SHORT EXERCISE
Update every item below by replacing "Identify" with "Locate" and leaving all other text as it is. Leave the pictures out of your answer.

INFORMATION PROVIDED
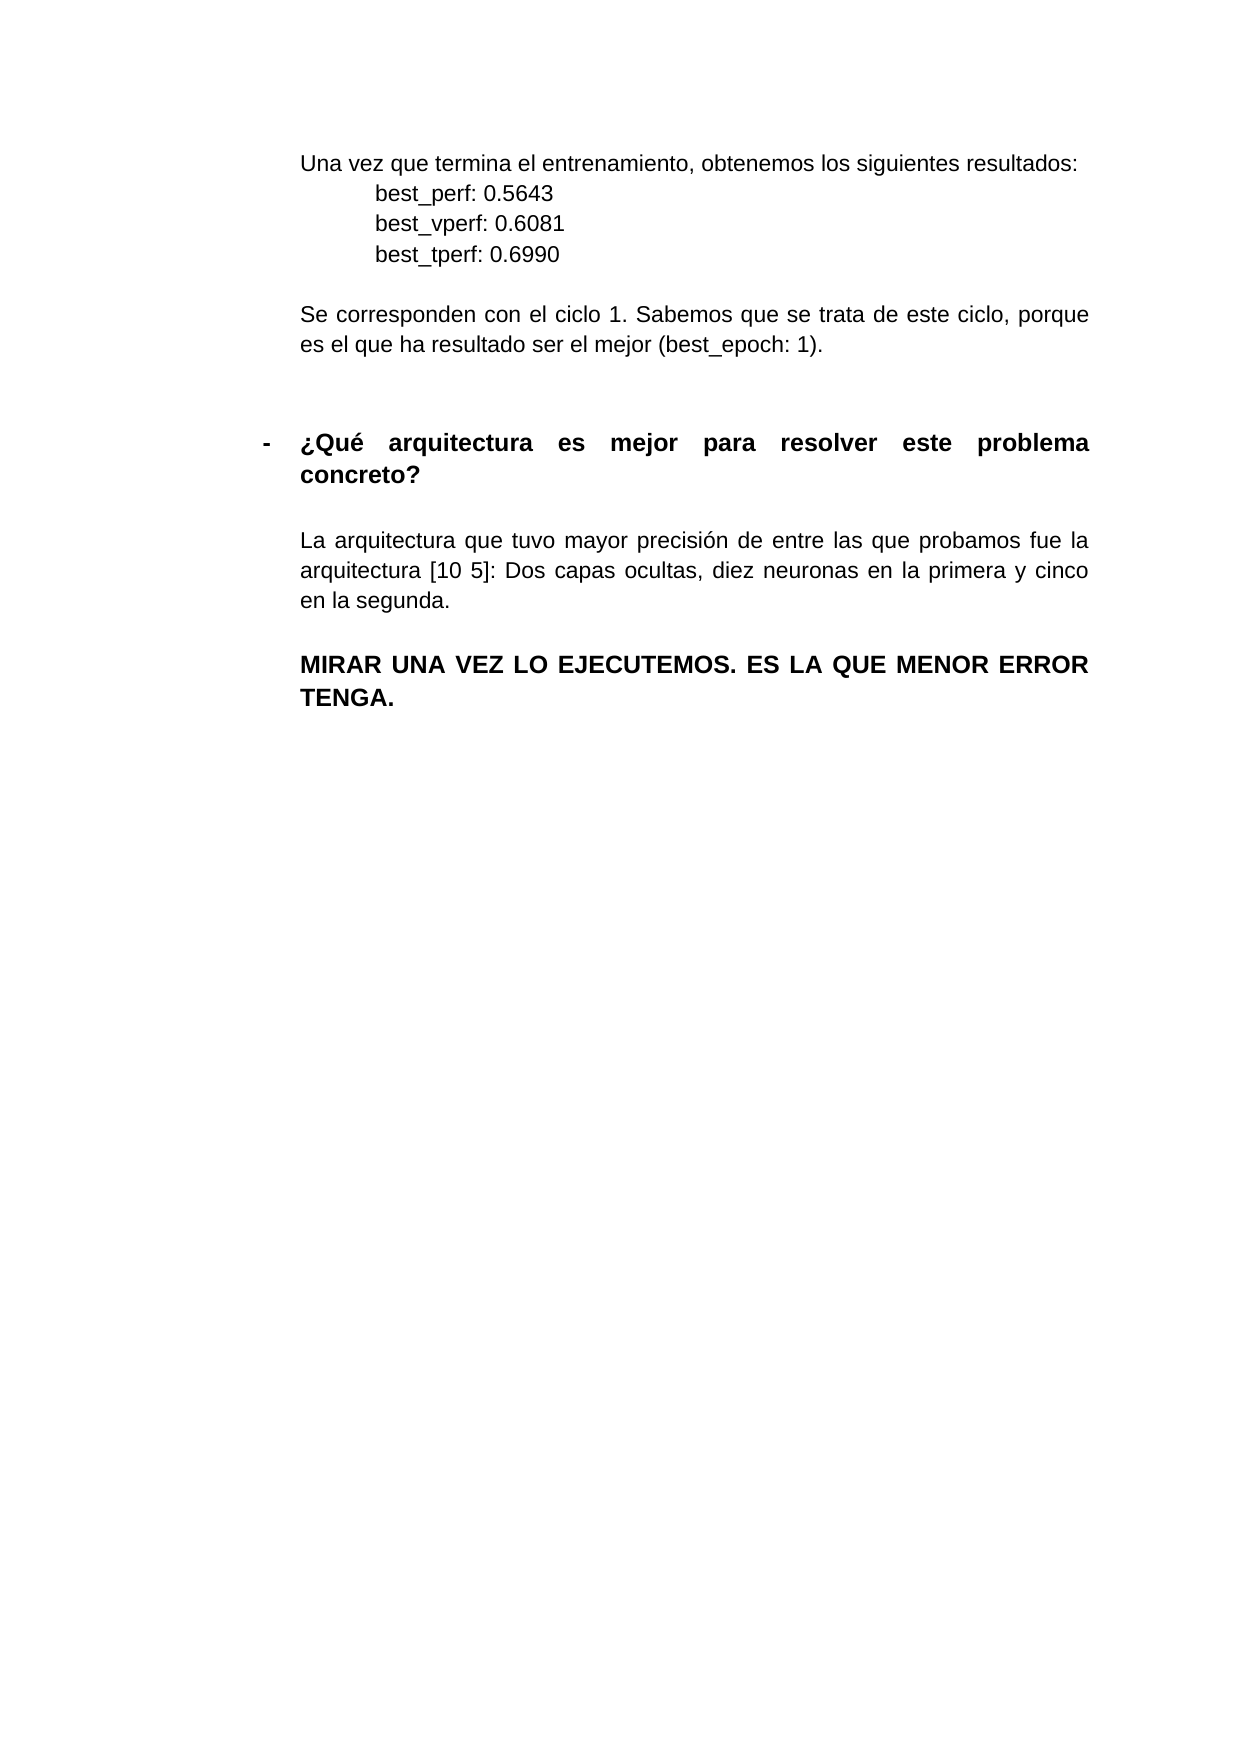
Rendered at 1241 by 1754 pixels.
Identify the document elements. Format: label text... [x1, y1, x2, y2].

text best_tperf: 0.6990 [300, 241, 1090, 267]
text Una vez que termina el entrenamiento, obtenemos los siguientes resultados: [300, 150, 1090, 176]
text La arquitectura que tuvo mayor precisión de entre las que probamos fue la arquitectura [10 5]: Dos capas ocultas, diez neuronas en la primera y cinco en la segunda. [300, 527, 1090, 613]
text best_perf: 0.5643 [300, 180, 1090, 207]
text best_vperf: 0.6081 [300, 210, 1090, 237]
text MIRAR UNA VEZ LO EJECUTEMOS. ES LA QUE MENOR ERROR TENGA. [300, 650, 1090, 712]
list ¿Qué arquitectura es mejor para resolver este problema concreto? [262, 427, 1090, 489]
text Se corresponden con el ciclo 1. Sabemos que se trata de este ciclo, porque es el que ha resultado ser el mejor (best_epoch: 1). [300, 301, 1090, 358]
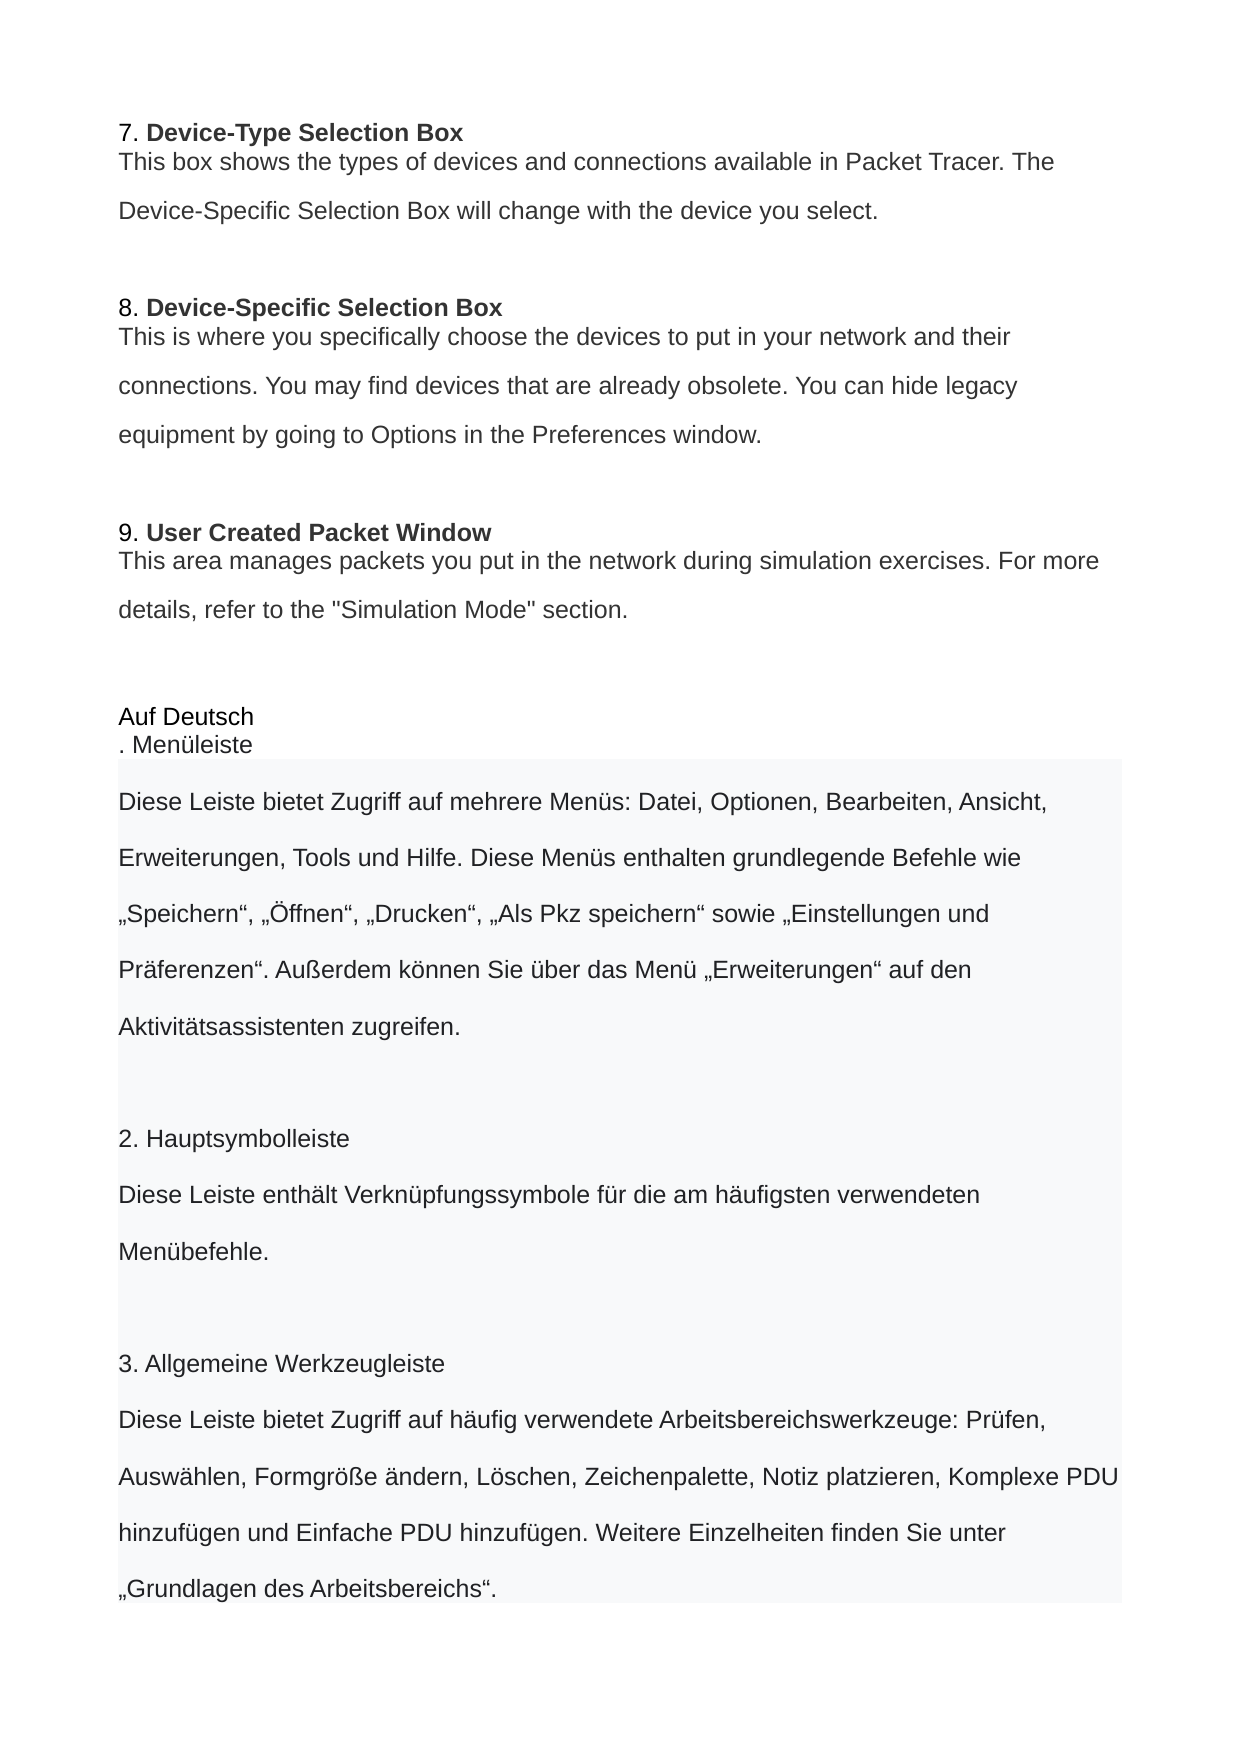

RESULT OF THE EXERCISE
Rendered at 1241 by 1754 pixels.
Locate the document elements. Format: label text... [x1, y1, x2, y2].

text best_tperf: 0.6990 [300, 241, 1090, 267]
text Una vez que termina el entrenamiento, obtenemos los siguientes resultados: [300, 150, 1090, 176]
text La arquitectura que tuvo mayor precisión de entre las que probamos fue la arquitectura [10 5]: Dos capas ocultas, diez neuronas en la primera y cinco en la segunda. [300, 527, 1090, 613]
text best_perf: 0.5643 [300, 180, 1090, 207]
text best_vperf: 0.6081 [300, 210, 1090, 237]
text MIRAR UNA VEZ LO EJECUTEMOS. ES LA QUE MENOR ERROR TENGA. [300, 650, 1090, 712]
list ¿Qué arquitectura es mejor para resolver este problema concreto? [262, 427, 1090, 489]
text Se corresponden con el ciclo 1. Sabemos que se trata de este ciclo, porque es el que ha resultado ser el mejor (best_epoch: 1). [300, 301, 1090, 358]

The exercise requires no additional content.